**Task statement:**
Could you copy exactly the lines below from the one with "Believe in the power of your" to the one with "Our restaurant will", inclusive, leaving out any pictures?

────────────────────

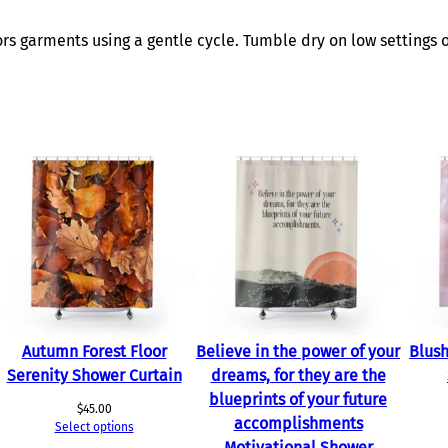
w
e
s garments using a gentle cycle. Tumble dry on low settings o
r
C
u
r
t
a
i
n
q
u
a
n
t
Autumn Forest Floor
Believe in the power of your
Blush
i
Serenity Shower Curtain
dreams, for they are the
t
blueprints of your future
$
45.00
y
accomplishments
Select options
Motivational Shower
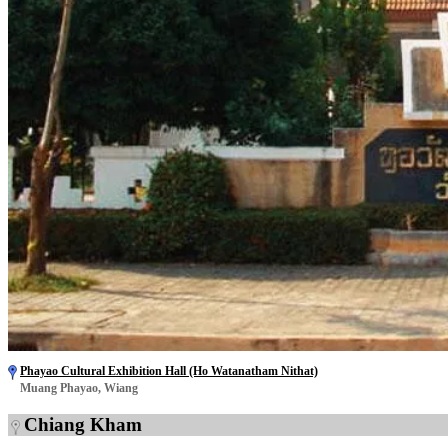
Phayao Cultural Exhibition Hall (Ho Watanatham Nithat)
Muang Phayao, Wiang
Chiang Kham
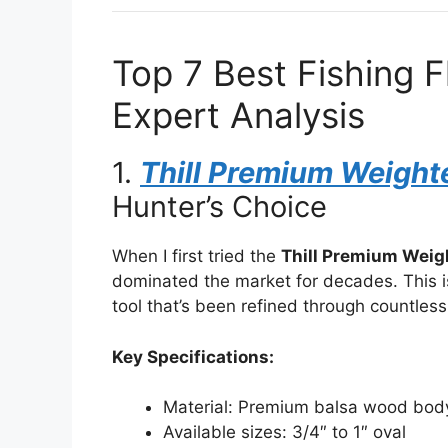
Top 7 Best Fishing 
Expert Analysis
1.
Thill Premium Weight
Hunter’s Choice
When I first tried the
Thill Premium Weig
dominated the market for decades. This is
tool that’s been refined through countless
Key Specifications:
Material: Premium balsa wood body
Available sizes: 3/4″ to 1″ oval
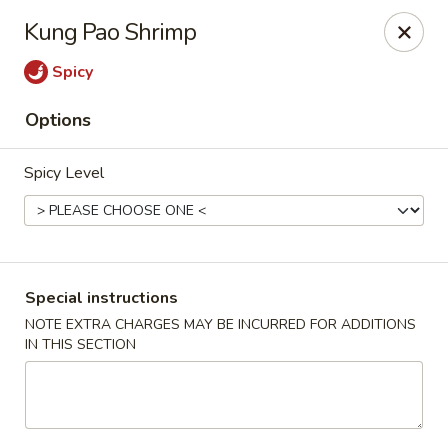
Dear Customer,
Kung Pao Shrimp
Our restaurant will be open on 12/31. However,
we will not
be accepting online orders & delivery orders
. Please call us
Spicy
to place your order. Thank You & Happy holidays!
Options
Mint Cafe - Nashua
13 Canal St Nashua, NH 03064
Spicy Level
Select Order Type
ASAP
Special instructions
NOTE EXTRA CHARGES MAY BE INCURRED FOR ADDITIONS
IN THIS SECTION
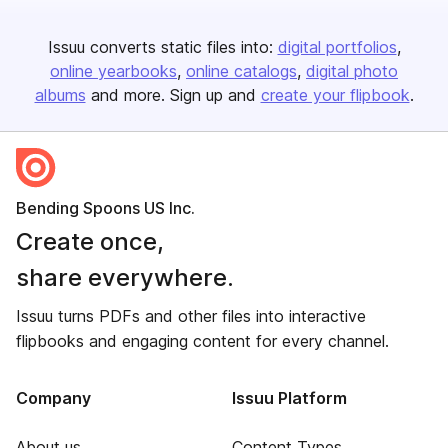
Issuu converts static files into:
digital portfolios
online yearbooks
online catalogs
digital photo
albums
and more. Sign up and
create your flipbook
.
Bending Spoons US Inc.
Create once,
share everywhere.
Issuu turns PDFs and other files into interactive
flipbooks and engaging content for every channel.
Company
Issuu Platform
About us
Content Types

────────────────────

**Completed task:**
Believe in the power of your
Blush
i
Serenity Shower Curtain
dreams, for they are the
t
blueprints of your future
$
45.00
y
accomplishments
Select options
Motivational Shower
Phayao Cultural Exhibition Hall (Ho Watanatham Nithat)
Muang Phayao, Wiang
Chiang Kham
Top 7 Best Fishing 
Expert Analysis
1.
Thill Premium Weight
Hunter’s Choice
When I first tried the
Thill Premium Weig
dominated the market for decades. This is
tool that’s been refined through countless
Key Specifications:
Material: Premium balsa wood body
Available sizes: 3/4″ to 1″ oval
Dear Customer,
Kung Pao Shrimp
Our restaurant will be open on 12/31. However,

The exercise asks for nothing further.